Quando é nomeado judicialmente ou quando trabalha como assistente técnico, uma das tarefas essenciais do perito é a vistoria do imóvel. Isso é algo que não se discute. Além dos laudos (provas periciais), é comum que alguns clientes solicitem uma avaliação mais ‘genérica’, denominada Parecer de Mercado. Em algumas situações, tal parecer é pedido com urgência.
Com base nesse contexto, certa vez, uma advogada indicou meus serviços para uma de suas clientes. A cliente me ligou e disse que precisava urgentemente de uma avaliação para o terreno de sua família, que estava em processo de inventário.
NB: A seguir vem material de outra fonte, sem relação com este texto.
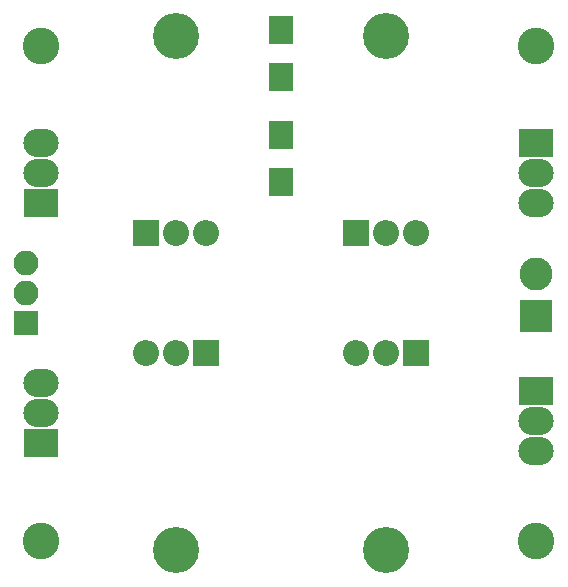
<source format=gbr>
G04 #@! TF.FileFunction,Soldermask,Top*
%FSLAX46Y46*%
G04 Gerber Fmt 4.6, Leading zero omitted, Abs format (unit mm)*
G04 Created by KiCad (PCBNEW 4.0.7) date Tuesday, March 06, 2018 'PMt' 10:16:58 PM*
%MOMM*%
%LPD*%
G01*
G04 APERTURE LIST*
%ADD10C,0.100000*%
%ADD11O,3.900000X3.900000*%
%ADD12R,2.200000X2.200000*%
%ADD13O,2.200000X2.200000*%
%ADD14R,2.100000X2.400000*%
%ADD15R,2.100000X2.100000*%
%ADD16O,2.100000X2.100000*%
%ADD17C,2.800000*%
%ADD18R,2.800000X2.800000*%
%ADD19C,3.100000*%
%ADD20R,3.000000X2.400000*%
%ADD21O,3.000000X2.400000*%
G04 APERTURE END LIST*
D10*
D11*
X124460000Y-62715000D03*
D12*
X121920000Y-79375000D03*
D13*
X124460000Y-79375000D03*
X127000000Y-79375000D03*
D11*
X142240000Y-106195000D03*
D12*
X144780000Y-89535000D03*
D13*
X142240000Y-89535000D03*
X139700000Y-89535000D03*
D14*
X133350000Y-62135000D03*
X133350000Y-66135000D03*
D15*
X111760000Y-86995000D03*
D16*
X111760000Y-84455000D03*
X111760000Y-81915000D03*
D17*
X154940000Y-82860000D03*
D18*
X154940000Y-86360000D03*
D14*
X133350000Y-71025000D03*
X133350000Y-75025000D03*
D11*
X142240000Y-62715000D03*
D12*
X139700000Y-79375000D03*
D13*
X142240000Y-79375000D03*
X144780000Y-79375000D03*
D11*
X124460000Y-106195000D03*
D12*
X127000000Y-89535000D03*
D13*
X124460000Y-89535000D03*
X121920000Y-89535000D03*
D19*
X154940000Y-63500000D03*
X113030000Y-63500000D03*
X113030000Y-105410000D03*
X154940000Y-105410000D03*
D20*
X113030000Y-76835000D03*
D21*
X113030000Y-74295000D03*
X113030000Y-71755000D03*
D20*
X154940000Y-71755000D03*
D21*
X154940000Y-74295000D03*
X154940000Y-76835000D03*
D20*
X113030000Y-97155000D03*
D21*
X113030000Y-94615000D03*
X113030000Y-92075000D03*
D20*
X154940000Y-92710000D03*
D21*
X154940000Y-95250000D03*
X154940000Y-97790000D03*
M02*

</source>
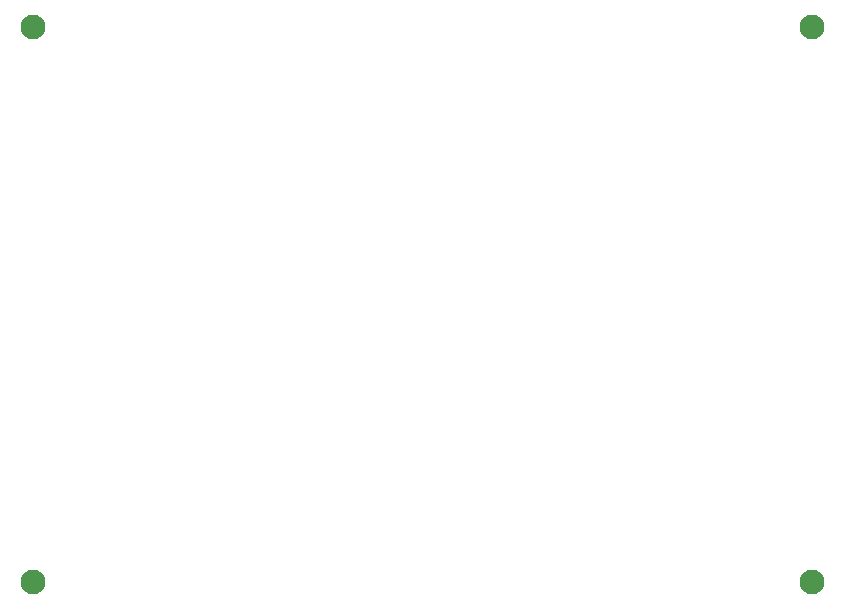
<source format=gbr>
%TF.GenerationSoftware,Altium Limited,Altium Designer,20.1.12 (249)*%
G04 Layer_Physical_Order=1*
G04 Layer_Color=255*
%FSLAX26Y26*%
%MOIN*%
%TF.SameCoordinates,73CAA688-106B-4C54-AD3F-6D0582A263F4*%
%TF.FilePolarity,Positive*%
%TF.FileFunction,Copper,L1,Top,Signal*%
%TF.Part,Single*%
G01*
G75*
%TA.AperFunction,ViaPad*%
%ADD10C,0.082677*%
D10*
X157284Y2008005D02*
D03*
Y157612D02*
D03*
X2755709Y2008005D02*
D03*
Y157612D02*
D03*
%TF.MD5,e3fc35e4c98144e967370a0685963970*%
M02*

</source>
Ao ouvir esse pedido de serviço, fiquei duplamente feliz: primeiro, porque recebi a indicação de uma advogada para quem já havia feito um serviço anteriormente; depois, porque com esse novo serviço que se apresentava eu receberia uma remuneração significativa.
A ligação prosseguiu e a cliente mudou um pouco o tom de voz quando falei que precisaria fazer a vistoria e as fotos do local. Ela inclusive disse que se fosse o caso poderia me enviar fotos por WhatsApp. Confesso que num primeiro instante fiquei tentado a aceitar as fotos, pois isso adiantaria meu trabalho. Todavia, o profissionalismo falou mais alto e, depois de agradecer a ajuda, falei que eu fotografaria e faria a vistoria no imóvel.
Ouvindo isso, a cliente mudou a conversa: disse que havia uma casa já “velha” e “caindo aos pedaços” no imóvel. Enfim, fui até o local e, chegando lá, para minha surpresa, havia três edificações, das quais somente uma estava em péssimo estado.
Para agravar um pouco mais a situação, não se tratava apenas de um terreno, conforme informado inicialmente. A cliente me explicou que o meu laudo serviria para contestar o laudo produzido por um oficial de justiça, que havia avaliado aquele imóvel por um “valor extremamente alto”, segundo ela.
Como eu já conhecia a região e diante da conversa duvidosa da cliente ao telefone, pedi o laudo do oficial de justiça. Verifiquei que o valor estabelecido pelo laudo estava dentro dos conformes, ainda que o oficial não tivesse formação específica para realizar avaliação de imóveis. Expliquei para a cliente que por mais que eu pudesse apresentar um valor inferior (dentro dos limites técnicos e da ética) não seria o que sua família buscava. Compreendi depois que o objetivo da cliente era uma avaliação com valor “para baixo”, a fim de pagar menos impostos.
O final desta história não me favoreceu em termos financeiros, pois simplesmente me recusei a fazer um laudo cujo valor seria determinado pelo cliente e não por um método técnico de trabalho. Voltei triste por não ‘pegar’ aquele serviço, sobretudo, porque era um momento em que estava financeiramente no vermelho.
Porém, como se diz, sempre podemos tirar lições das coisas que acontecem em nossa vida, sejam boas ou ruins. Eu ‘perdi’ um serviço fácil, todavia mantive minha dignidade e profissionalismo. E aprendi, de forma inesperada, que a vistoria de um imóvel é algo que o perito precisa sempre fazer!!